Please give back only the lines below from the one containing "2.79 | 42.77 |" to the one containing "Source: US Geological", each repeated word for word, both ends included.

- _Dataset records_

□ □ □ □ □

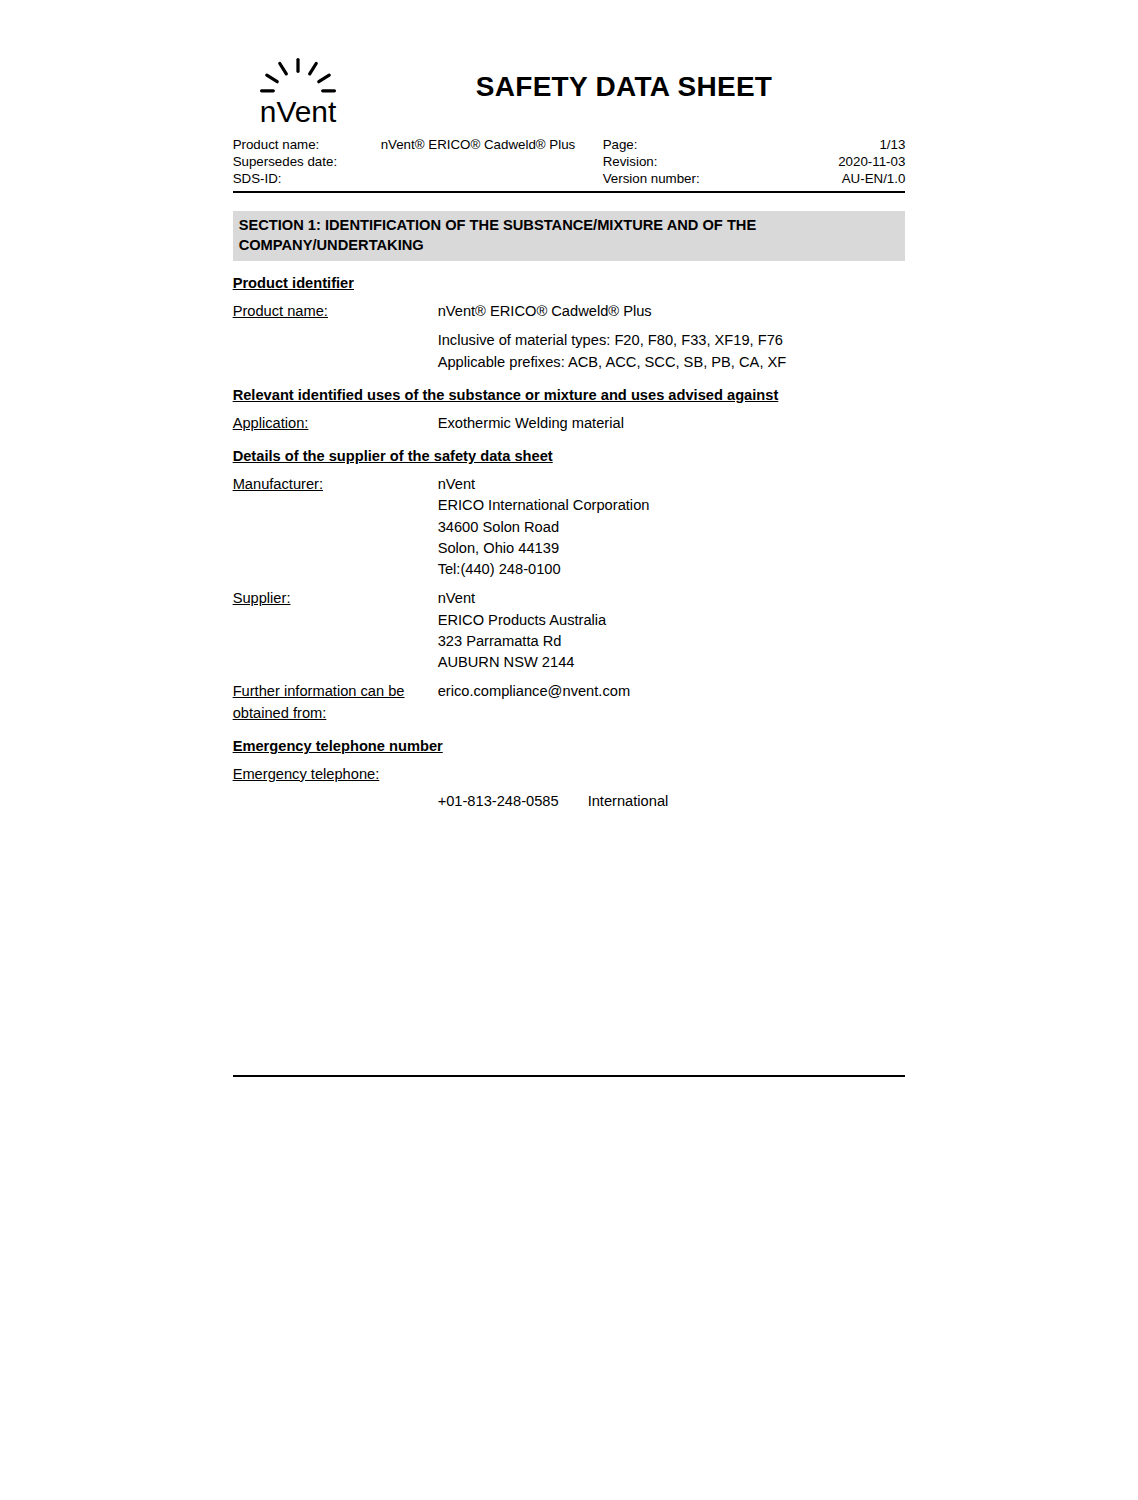nVent
SAFETY DATA SHEET
| Product name: | nVent® ERICO® Cadweld® Plus | Page: | 1/13 |
| Supersedes date: | | Revision: | 2020-11-03 |
| SDS-ID: | | Version number: | AU-EN/1.0 |
SECTION 1: IDENTIFICATION OF THE SUBSTANCE/MIXTURE AND OF THE COMPANY/UNDERTAKING
Product identifier
Product name:
nVent® ERICO® Cadweld® Plus
Inclusive of material types: F20, F80, F33, XF19, F76
Applicable prefixes: ACB, ACC, SCC, SB, PB, CA, XF
Relevant identified uses of the substance or mixture and uses advised against
Application:
Exothermic Welding material
Details of the supplier of the safety data sheet
Manufacturer:
nVent
ERICO International Corporation
34600 Solon Road
Solon, Ohio 44139
Tel:(440) 248-0100
Supplier:
nVent
ERICO Products Australia
323 Parramatta Rd
AUBURN NSW 2144
Further information can be obtained from:
erico.compliance@nvent.com
Emergency telephone number
Emergency telephone:
+01-813-248-0585 International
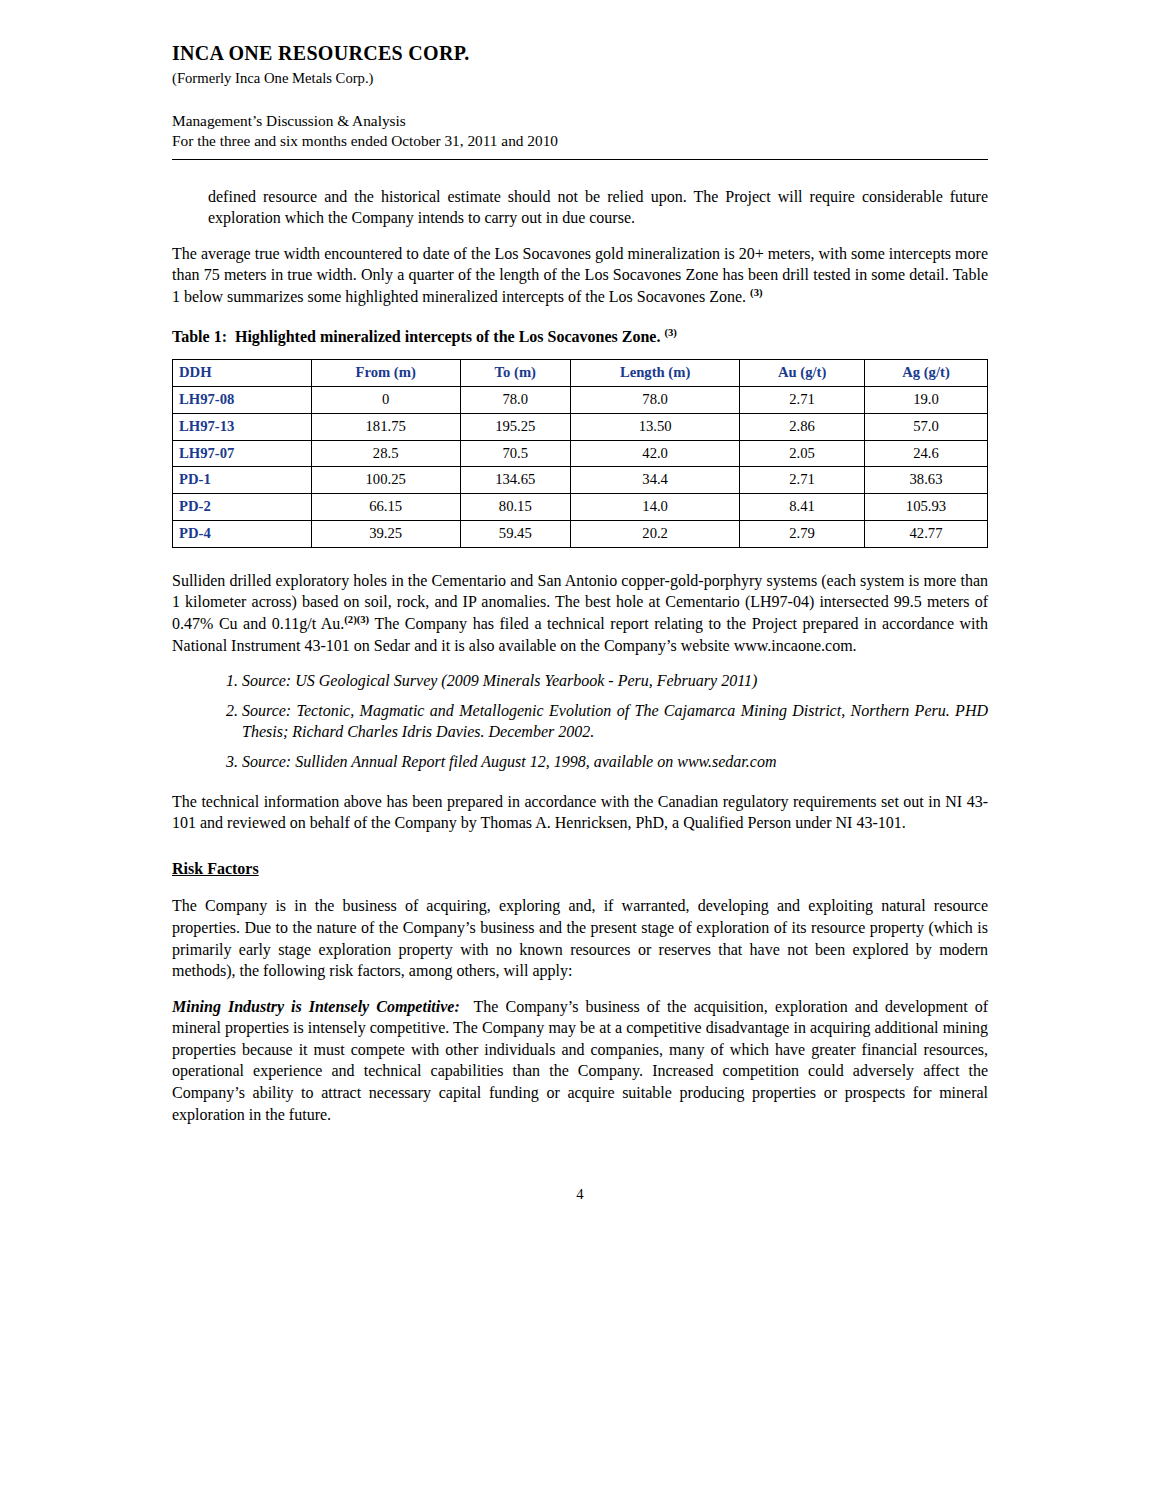INCA ONE RESOURCES CORP.
(Formerly Inca One Metals Corp.)
Management’s Discussion & Analysis
For the three and six months ended October 31, 2011 and 2010
defined resource and the historical estimate should not be relied upon. The Project will require considerable future exploration which the Company intends to carry out in due course.
The average true width encountered to date of the Los Socavones gold mineralization is 20+ meters, with some intercepts more than 75 meters in true width. Only a quarter of the length of the Los Socavones Zone has been drill tested in some detail. Table 1 below summarizes some highlighted mineralized intercepts of the Los Socavones Zone. (3)
Table 1: Highlighted mineralized intercepts of the Los Socavones Zone. (3)
| DDH | From (m) | To (m) | Length (m) | Au (g/t) | Ag (g/t) |
| --- | --- | --- | --- | --- | --- |
| LH97-08 | 0 | 78.0 | 78.0 | 2.71 | 19.0 |
| LH97-13 | 181.75 | 195.25 | 13.50 | 2.86 | 57.0 |
| LH97-07 | 28.5 | 70.5 | 42.0 | 2.05 | 24.6 |
| PD-1 | 100.25 | 134.65 | 34.4 | 2.71 | 38.63 |
| PD-2 | 66.15 | 80.15 | 14.0 | 8.41 | 105.93 |
| PD-4 | 39.25 | 59.45 | 20.2 | 2.79 | 42.77 |
Sulliden drilled exploratory holes in the Cementario and San Antonio copper-gold-porphyry systems (each system is more than 1 kilometer across) based on soil, rock, and IP anomalies. The best hole at Cementario (LH97-04) intersected 99.5 meters of 0.47% Cu and 0.11g/t Au.(2)(3) The Company has filed a technical report relating to the Project prepared in accordance with National Instrument 43-101 on Sedar and it is also available on the Company’s website www.incaone.com.
Source: US Geological Survey (2009 Minerals Yearbook - Peru, February 2011)
Source: Tectonic, Magmatic and Metallogenic Evolution of The Cajamarca Mining District, Northern Peru. PHD Thesis; Richard Charles Idris Davies. December 2002.
Source: Sulliden Annual Report filed August 12, 1998, available on www.sedar.com
The technical information above has been prepared in accordance with the Canadian regulatory requirements set out in NI 43-101 and reviewed on behalf of the Company by Thomas A. Henricksen, PhD, a Qualified Person under NI 43-101.
Risk Factors
The Company is in the business of acquiring, exploring and, if warranted, developing and exploiting natural resource properties. Due to the nature of the Company’s business and the present stage of exploration of its resource property (which is primarily early stage exploration property with no known resources or reserves that have not been explored by modern methods), the following risk factors, among others, will apply:
Mining Industry is Intensely Competitive: The Company’s business of the acquisition, exploration and development of mineral properties is intensely competitive. The Company may be at a competitive disadvantage in acquiring additional mining properties because it must compete with other individuals and companies, many of which have greater financial resources, operational experience and technical capabilities than the Company. Increased competition could adversely affect the Company’s ability to attract necessary capital funding or acquire suitable producing properties or prospects for mineral exploration in the future.
4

□ □ □ □ □

- _Result of the exercise_
| PD-4 | 39.25 | 59.45 | 20.2 | 2.79 | 42.77 |
Sulliden drilled exploratory holes in the Cementario and San Antonio copper-gold-porphyry systems (each system is more than 1 kilometer across) based on soil, rock, and IP anomalies. The best hole at Cementario (LH97-04) intersected 99.5 meters of 0.47% Cu and 0.11g/t Au.(2)(3) The Company has filed a technical report relating to the Project prepared in accordance with National Instrument 43-101 on Sedar and it is also available on the Company’s website www.incaone.com.
Source: US Geological Survey (2009 Minerals Yearbook - Peru, February 2011)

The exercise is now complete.